• Directions for this task
Beginning with the first line of the data below, reproduce every line unchanged, ending with the line that holds "svetovnem pokalu. Doslej je bila 31-letna".

::: Records :::

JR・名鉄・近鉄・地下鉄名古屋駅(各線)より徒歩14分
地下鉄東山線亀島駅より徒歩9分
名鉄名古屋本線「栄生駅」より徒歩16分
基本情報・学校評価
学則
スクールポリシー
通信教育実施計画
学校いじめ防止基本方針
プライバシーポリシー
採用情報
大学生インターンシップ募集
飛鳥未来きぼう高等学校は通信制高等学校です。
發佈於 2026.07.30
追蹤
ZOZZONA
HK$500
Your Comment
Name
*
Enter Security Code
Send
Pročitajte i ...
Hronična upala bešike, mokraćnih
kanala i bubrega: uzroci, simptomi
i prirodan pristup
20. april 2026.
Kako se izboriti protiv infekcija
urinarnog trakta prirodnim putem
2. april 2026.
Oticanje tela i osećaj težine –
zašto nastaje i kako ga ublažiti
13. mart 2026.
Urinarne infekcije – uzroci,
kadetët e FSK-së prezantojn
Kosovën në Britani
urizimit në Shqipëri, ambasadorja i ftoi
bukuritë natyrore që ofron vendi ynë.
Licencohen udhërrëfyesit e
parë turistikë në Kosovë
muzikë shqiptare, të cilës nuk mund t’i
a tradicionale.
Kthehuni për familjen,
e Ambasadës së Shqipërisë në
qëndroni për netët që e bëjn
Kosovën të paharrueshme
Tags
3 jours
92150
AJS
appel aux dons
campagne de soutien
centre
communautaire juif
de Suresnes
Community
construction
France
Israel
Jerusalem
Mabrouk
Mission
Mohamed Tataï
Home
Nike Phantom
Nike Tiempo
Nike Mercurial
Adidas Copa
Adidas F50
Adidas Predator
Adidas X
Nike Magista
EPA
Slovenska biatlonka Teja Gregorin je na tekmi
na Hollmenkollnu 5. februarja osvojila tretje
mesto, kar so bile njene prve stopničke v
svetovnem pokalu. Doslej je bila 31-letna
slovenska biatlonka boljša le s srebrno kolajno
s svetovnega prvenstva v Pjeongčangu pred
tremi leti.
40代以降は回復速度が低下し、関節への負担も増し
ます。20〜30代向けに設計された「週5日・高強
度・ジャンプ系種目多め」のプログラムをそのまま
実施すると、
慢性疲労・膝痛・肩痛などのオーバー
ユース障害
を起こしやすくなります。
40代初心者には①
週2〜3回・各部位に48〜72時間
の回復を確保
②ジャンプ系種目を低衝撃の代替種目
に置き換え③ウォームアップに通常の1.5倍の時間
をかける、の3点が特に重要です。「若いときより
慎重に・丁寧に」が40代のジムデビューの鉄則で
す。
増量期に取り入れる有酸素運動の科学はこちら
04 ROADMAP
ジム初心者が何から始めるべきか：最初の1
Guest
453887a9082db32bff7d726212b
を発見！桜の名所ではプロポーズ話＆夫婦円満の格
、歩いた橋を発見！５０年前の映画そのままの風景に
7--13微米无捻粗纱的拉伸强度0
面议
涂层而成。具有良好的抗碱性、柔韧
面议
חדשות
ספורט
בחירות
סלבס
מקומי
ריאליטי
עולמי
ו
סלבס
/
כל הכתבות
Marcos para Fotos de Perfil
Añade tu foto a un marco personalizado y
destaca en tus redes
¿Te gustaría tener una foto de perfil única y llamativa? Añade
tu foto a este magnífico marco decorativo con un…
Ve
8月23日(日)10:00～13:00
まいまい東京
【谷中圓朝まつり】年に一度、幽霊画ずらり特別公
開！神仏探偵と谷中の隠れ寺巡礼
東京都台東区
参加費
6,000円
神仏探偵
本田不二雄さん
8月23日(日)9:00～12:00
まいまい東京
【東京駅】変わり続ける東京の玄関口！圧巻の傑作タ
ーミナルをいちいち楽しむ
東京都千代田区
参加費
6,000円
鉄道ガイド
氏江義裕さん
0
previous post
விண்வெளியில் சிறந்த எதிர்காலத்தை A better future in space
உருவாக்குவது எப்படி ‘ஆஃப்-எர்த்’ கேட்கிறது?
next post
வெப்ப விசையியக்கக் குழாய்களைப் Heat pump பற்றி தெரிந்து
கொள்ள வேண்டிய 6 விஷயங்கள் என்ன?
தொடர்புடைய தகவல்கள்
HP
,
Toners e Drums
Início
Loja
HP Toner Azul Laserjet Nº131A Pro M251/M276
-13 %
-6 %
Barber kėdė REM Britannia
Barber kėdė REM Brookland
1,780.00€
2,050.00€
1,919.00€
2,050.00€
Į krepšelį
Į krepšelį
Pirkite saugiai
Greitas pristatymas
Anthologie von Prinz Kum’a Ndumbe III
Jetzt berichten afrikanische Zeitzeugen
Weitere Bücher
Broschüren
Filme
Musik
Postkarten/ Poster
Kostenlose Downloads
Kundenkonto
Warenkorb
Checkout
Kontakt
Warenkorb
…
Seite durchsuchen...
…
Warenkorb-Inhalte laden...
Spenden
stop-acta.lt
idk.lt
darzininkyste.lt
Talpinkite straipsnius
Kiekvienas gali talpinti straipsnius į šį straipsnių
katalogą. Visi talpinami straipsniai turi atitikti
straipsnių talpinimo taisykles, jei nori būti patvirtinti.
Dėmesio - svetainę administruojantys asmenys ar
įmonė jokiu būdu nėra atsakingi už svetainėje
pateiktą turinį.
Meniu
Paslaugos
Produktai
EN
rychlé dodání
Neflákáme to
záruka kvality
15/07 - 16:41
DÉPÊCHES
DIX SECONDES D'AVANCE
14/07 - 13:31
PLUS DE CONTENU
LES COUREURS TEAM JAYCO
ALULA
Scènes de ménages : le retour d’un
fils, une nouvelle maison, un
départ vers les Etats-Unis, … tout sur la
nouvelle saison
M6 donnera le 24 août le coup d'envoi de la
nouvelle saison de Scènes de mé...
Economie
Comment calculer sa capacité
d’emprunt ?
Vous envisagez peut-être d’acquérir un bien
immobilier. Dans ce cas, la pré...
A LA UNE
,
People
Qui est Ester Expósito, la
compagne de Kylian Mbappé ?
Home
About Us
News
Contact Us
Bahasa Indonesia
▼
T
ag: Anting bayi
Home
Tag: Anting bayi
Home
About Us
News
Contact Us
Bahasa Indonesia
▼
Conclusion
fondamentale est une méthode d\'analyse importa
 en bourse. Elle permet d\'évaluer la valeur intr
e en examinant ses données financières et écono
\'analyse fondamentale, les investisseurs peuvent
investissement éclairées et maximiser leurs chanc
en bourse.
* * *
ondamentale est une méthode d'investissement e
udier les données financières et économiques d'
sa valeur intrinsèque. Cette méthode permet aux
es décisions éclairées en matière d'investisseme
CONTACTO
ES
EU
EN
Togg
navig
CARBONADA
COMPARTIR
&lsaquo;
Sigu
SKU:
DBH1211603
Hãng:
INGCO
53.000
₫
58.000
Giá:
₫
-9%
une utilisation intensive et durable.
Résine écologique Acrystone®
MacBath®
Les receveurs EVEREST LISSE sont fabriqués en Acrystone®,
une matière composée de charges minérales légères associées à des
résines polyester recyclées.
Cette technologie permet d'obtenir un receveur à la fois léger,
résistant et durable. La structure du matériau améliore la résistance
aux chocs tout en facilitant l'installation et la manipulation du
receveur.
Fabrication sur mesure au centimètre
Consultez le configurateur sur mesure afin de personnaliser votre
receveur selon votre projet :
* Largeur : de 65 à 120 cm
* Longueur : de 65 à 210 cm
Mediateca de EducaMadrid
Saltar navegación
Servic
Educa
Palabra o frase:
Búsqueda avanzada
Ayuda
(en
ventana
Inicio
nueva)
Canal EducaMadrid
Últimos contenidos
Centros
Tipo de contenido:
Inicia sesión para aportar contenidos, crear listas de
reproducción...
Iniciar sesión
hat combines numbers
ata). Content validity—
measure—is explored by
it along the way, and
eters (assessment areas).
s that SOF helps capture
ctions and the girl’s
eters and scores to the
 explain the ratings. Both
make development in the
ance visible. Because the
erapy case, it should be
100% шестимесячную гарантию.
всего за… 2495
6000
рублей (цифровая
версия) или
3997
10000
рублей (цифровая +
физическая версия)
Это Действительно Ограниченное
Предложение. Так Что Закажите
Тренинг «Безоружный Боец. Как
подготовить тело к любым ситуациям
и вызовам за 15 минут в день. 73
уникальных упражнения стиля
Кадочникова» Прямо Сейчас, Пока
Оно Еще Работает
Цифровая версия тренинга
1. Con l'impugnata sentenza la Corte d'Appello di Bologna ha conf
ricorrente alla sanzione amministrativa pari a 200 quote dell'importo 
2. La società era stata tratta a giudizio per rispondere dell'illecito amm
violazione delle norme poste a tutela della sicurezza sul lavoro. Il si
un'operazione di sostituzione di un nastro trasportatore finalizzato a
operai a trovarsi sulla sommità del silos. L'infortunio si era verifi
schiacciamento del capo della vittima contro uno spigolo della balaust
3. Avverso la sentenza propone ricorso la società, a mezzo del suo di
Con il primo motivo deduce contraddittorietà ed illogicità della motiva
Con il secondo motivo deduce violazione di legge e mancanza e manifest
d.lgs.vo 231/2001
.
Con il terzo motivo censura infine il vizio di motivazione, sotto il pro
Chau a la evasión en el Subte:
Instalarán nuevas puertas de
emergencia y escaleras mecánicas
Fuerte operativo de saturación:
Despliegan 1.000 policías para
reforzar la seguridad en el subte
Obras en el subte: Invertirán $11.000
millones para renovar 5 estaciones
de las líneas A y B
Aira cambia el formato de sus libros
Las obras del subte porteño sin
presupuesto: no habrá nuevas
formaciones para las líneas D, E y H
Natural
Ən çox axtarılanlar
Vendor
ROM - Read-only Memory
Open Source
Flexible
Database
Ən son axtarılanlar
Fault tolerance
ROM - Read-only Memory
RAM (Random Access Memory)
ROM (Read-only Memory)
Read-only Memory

:::

• Output below
JR・名鉄・近鉄・地下鉄名古屋駅(各線)より徒歩14分
地下鉄東山線亀島駅より徒歩9分
名鉄名古屋本線「栄生駅」より徒歩16分
基本情報・学校評価
学則
スクールポリシー
通信教育実施計画
学校いじめ防止基本方針
プライバシーポリシー
採用情報
大学生インターンシップ募集
飛鳥未来きぼう高等学校は通信制高等学校です。
發佈於 2026.07.30
追蹤
ZOZZONA
HK$500
Your Comment
Name
*
Enter Security Code
Send
Pročitajte i ...
Hronična upala bešike, mokraćnih
kanala i bubrega: uzroci, simptomi
i prirodan pristup
20. april 2026.
Kako se izboriti protiv infekcija
urinarnog trakta prirodnim putem
2. april 2026.
Oticanje tela i osećaj težine –
zašto nastaje i kako ga ublažiti
13. mart 2026.
Urinarne infekcije – uzroci,
kadetët e FSK-së prezantojn
Kosovën në Britani
urizimit në Shqipëri, ambasadorja i ftoi
bukuritë natyrore që ofron vendi ynë.
Licencohen udhërrëfyesit e
parë turistikë në Kosovë
muzikë shqiptare, të cilës nuk mund t’i
a tradicionale.
Kthehuni për familjen,
e Ambasadës së Shqipërisë në
qëndroni për netët që e bëjn
Kosovën të paharrueshme
Tags
3 jours
92150
AJS
appel aux dons
campagne de soutien
centre
communautaire juif
de Suresnes
Community
construction
France
Israel
Jerusalem
Mabrouk
Mission
Mohamed Tataï
Home
Nike Phantom
Nike Tiempo
Nike Mercurial
Adidas Copa
Adidas F50
Adidas Predator
Adidas X
Nike Magista
EPA
Slovenska biatlonka Teja Gregorin je na tekmi
na Hollmenkollnu 5. februarja osvojila tretje
mesto, kar so bile njene prve stopničke v
svetovnem pokalu. Doslej je bila 31-letna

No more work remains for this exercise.